Why Urban Farming Isn't Just for Foodies
By Clive Thompson
This year, Carol Nissen's crops include mesclun, cherry tomatoes, strawberries, and assorted herbs. When she sits down to dine, she's often eating food grown with her own two hands.
But Nissen isn't tilling the soil on a farm. She's a Web designer who lives in Jersey City, New Jersey--one of the most cramped, concrete-laden landscapes in the nation. Nissen's vegetables thrive in pots and boxes crammed into her house and in wee plots in her yard. "I'm a micro-gardener," she says. "It's a pretty small townhouse. But it's amazing what you can do without much space."
The term for this is urban farming--the art of growing vegetables in cities that otherwise resemble the Baltimore of The Wire.It has become increasingly trendy in recent years, led by health-conscious foodies coveting just-picked produce, as well as hipsters who dig the roll-your-own vibe.
But I think it's time to kick it up a notch. Our world faces many food-resource problems, and a massive increase in edible gardening could help solve them. The next president should throw down the gauntlet and demand Americans sow victory gardens once again.
Remember the victory garden? During World Wars I and II, the government urged city dwellers and suburbanites to plant food in their yards. It worked: The effort grew roughly 40 percent of the fresh veggies consumed in the US in 1942 and 1943.
These days, we're fighting different battles. Developing nations are facing wrenching shortages of staples like rice. Here at home, we're struggling with a wave of obesity, fueled by too much crappy fast food and too little fresh produce, particularly in poorer areas. Our globalized food stream poses environmental hazards, too: The blueberries I had for lunch came from halfway around the world, in the process burning tons of CO2.

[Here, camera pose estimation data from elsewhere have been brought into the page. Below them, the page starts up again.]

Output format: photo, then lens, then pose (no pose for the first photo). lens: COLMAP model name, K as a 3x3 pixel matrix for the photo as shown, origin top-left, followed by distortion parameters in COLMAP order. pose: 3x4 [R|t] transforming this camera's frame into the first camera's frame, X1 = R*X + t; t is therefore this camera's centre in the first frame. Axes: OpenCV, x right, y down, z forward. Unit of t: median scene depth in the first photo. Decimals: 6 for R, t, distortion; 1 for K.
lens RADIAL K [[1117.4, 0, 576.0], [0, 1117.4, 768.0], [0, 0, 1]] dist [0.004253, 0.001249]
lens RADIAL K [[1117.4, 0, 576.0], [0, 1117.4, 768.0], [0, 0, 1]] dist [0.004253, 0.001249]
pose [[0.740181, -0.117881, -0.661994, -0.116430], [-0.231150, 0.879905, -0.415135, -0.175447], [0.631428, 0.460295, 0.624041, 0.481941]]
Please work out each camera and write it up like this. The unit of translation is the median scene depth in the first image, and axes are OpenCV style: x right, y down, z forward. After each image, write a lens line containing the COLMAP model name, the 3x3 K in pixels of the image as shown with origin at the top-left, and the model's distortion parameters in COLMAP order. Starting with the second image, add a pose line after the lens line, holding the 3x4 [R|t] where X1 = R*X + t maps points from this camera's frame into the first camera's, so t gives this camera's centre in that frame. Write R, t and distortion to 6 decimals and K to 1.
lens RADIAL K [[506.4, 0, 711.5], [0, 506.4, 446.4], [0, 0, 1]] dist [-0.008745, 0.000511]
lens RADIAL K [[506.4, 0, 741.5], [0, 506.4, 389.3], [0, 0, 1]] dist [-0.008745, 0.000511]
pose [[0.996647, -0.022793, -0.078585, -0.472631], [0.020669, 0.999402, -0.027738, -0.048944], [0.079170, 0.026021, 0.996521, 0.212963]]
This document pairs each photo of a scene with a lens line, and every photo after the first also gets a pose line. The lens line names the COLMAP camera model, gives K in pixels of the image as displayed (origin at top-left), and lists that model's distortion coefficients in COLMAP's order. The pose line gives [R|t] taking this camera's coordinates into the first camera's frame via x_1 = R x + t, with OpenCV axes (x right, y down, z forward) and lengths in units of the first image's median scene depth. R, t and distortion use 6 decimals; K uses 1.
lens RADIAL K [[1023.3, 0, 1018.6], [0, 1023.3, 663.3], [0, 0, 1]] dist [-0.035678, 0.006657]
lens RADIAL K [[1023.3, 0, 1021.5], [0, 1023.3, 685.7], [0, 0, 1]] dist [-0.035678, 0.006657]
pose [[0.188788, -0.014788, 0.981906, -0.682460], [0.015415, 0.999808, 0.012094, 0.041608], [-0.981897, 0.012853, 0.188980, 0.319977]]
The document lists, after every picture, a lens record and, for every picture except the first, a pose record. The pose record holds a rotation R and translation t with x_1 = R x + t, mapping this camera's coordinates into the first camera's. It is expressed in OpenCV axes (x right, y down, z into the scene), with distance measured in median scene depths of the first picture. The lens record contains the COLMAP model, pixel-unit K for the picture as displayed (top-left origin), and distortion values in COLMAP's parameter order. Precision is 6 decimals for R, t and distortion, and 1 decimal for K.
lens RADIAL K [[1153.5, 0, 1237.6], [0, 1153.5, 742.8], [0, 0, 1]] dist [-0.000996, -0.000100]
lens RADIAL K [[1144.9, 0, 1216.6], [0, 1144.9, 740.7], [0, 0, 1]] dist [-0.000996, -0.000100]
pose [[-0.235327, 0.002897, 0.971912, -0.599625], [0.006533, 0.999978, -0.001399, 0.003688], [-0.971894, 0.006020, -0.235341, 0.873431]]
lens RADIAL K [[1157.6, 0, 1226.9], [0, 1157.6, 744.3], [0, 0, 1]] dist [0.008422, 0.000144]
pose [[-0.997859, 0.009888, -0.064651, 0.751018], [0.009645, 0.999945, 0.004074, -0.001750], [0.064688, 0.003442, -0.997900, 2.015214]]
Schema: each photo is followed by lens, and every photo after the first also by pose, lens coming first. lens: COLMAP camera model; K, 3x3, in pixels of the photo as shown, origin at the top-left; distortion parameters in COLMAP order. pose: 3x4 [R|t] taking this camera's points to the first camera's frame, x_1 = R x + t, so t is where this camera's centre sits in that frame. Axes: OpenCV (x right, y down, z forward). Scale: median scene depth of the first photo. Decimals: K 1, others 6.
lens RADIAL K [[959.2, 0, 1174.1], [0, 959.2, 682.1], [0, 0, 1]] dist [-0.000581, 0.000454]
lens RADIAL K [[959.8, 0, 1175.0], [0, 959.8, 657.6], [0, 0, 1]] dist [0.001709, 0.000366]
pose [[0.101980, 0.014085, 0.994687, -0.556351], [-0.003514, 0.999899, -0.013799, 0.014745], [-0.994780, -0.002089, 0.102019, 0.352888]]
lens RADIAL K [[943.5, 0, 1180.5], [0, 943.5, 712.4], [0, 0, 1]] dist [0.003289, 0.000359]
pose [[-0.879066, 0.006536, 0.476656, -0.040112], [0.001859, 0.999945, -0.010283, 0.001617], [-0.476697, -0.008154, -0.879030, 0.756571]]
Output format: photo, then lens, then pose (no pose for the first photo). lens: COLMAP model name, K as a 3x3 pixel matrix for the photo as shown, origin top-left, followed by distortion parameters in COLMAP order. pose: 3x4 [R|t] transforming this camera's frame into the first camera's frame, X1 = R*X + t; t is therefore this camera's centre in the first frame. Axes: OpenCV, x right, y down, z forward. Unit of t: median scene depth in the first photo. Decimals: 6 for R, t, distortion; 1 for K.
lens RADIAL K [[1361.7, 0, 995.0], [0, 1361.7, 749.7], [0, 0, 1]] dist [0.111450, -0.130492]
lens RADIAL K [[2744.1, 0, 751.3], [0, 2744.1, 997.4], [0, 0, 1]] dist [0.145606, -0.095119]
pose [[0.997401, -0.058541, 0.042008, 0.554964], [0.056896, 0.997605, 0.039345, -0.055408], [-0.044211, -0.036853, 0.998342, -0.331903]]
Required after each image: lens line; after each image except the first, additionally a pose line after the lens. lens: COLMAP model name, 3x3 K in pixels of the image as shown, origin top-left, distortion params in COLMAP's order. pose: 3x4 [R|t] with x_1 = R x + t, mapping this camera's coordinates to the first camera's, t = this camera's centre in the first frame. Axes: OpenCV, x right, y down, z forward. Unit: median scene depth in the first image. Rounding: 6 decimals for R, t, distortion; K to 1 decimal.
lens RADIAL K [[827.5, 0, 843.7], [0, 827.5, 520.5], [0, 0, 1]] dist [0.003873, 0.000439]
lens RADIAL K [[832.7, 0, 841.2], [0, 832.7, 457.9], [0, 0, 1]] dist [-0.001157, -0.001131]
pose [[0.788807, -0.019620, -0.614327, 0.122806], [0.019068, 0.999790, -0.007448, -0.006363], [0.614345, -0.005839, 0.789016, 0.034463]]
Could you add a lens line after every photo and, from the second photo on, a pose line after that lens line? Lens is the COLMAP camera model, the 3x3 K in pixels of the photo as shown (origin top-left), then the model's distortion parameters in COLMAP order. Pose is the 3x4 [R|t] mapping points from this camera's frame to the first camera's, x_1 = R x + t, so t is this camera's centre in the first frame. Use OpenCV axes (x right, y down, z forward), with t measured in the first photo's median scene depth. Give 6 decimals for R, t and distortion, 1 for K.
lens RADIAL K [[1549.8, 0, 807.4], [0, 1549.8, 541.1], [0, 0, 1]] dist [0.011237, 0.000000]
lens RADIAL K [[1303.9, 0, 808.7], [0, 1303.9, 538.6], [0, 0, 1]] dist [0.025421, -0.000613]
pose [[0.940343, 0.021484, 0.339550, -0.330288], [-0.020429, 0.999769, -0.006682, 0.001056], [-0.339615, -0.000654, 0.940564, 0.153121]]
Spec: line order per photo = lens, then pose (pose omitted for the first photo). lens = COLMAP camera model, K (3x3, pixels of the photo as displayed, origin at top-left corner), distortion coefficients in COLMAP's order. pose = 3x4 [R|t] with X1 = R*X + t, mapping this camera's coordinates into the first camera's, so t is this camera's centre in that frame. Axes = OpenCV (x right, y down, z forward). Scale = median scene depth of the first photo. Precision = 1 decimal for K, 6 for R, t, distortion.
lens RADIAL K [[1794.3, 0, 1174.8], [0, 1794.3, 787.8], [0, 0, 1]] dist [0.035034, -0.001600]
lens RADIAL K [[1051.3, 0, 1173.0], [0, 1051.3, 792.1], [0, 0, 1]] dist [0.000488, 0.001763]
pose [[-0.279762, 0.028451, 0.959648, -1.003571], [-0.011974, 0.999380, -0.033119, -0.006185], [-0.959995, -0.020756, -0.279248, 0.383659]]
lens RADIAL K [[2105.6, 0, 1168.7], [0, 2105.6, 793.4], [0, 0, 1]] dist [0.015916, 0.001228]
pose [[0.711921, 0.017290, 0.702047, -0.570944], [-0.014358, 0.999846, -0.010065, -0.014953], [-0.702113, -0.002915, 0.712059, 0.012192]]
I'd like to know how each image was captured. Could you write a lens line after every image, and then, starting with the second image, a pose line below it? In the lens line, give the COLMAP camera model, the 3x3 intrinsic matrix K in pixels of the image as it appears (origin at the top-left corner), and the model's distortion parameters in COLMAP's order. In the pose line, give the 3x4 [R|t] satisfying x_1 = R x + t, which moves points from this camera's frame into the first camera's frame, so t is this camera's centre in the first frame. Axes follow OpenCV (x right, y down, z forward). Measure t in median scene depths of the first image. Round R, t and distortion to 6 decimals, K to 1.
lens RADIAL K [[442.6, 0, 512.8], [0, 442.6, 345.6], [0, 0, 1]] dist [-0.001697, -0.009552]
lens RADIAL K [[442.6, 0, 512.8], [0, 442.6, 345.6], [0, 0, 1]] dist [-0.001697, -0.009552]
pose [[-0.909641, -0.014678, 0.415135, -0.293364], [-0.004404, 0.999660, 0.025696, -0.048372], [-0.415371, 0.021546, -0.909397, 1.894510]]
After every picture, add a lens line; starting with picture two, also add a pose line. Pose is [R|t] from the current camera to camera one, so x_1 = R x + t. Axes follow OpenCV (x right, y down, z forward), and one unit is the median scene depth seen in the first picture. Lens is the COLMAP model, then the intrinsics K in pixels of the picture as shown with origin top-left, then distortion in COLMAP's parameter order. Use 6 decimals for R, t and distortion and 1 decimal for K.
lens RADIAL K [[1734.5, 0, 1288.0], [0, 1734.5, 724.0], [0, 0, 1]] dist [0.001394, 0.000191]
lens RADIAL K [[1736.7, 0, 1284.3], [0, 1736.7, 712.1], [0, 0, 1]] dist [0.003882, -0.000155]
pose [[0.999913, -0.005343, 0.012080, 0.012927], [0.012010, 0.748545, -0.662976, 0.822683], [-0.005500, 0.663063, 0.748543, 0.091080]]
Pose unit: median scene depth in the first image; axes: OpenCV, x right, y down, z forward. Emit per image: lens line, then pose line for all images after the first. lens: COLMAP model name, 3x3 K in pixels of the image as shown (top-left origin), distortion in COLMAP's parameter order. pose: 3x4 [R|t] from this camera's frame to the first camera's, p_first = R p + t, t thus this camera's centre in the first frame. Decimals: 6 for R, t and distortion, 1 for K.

Urban farming tackles all three issues. It could relieve strain on the worldwide food supply, potentially driving down prices. The influx of fresh vegetables would help combat obesity. And when you "shop" for dinner ingredients in and around your home, the carbon footprint nearly disappears. Screw the 100-mile diet--consuming only what's grown within your immediate foodshed--this is the 100-yard diet.
Want to cool cities cheaply? Plant crops on rooftops. This isn't just liberal hippie fantasy, either. Defense hawks ought to love urban farming, because it would enormously increase our food independence--and achieve it without the market distortions of the benighted farm bill. You don't need tomatoes from Mexico if you can pluck them from containers on your office roof.
Better yet, urban farming is an excuse to geek out with some awesome tech. Innovations from NASA and garage tinkerers have made food-growing radically more efficient and compact than the victory gardens of yore. "Aeroponics" planters grow vegetables using mist, slashing water requirements; hackers are building home-suitable "aquaponics" rigs that use fish to create a cradle-to-grave ecosystem, generating its own fertilizer (and delicious tilapia, too). Experts have found that cultivating a mere half-acre of urban land with such techniques can yield more than $50,000 worth of crops annually.
But what I love most here is the potential for cultural transformation. Growing our own food again would reconnect us to this country's languishing frontier spirit.
Once you realize how easy it is to make the concrete jungle bloom, it changes the way you see the world. Urban environments suddenly appear weirdly dead and wasteful. When I walk around New York City now, I see the usual empty lots and balconies and I think, Wait a minute. Why aren't we growing food here? And here? And here?
In fact, that's precisely what occurred to me when I came home and looked at the window of my apartment. So now it holds three pots balanced on the ledge: One with herbs, one with lettuce, one with tomatoes.
I should have my first crop in about a month. And I expect my victory salad to taste very sweet indeed.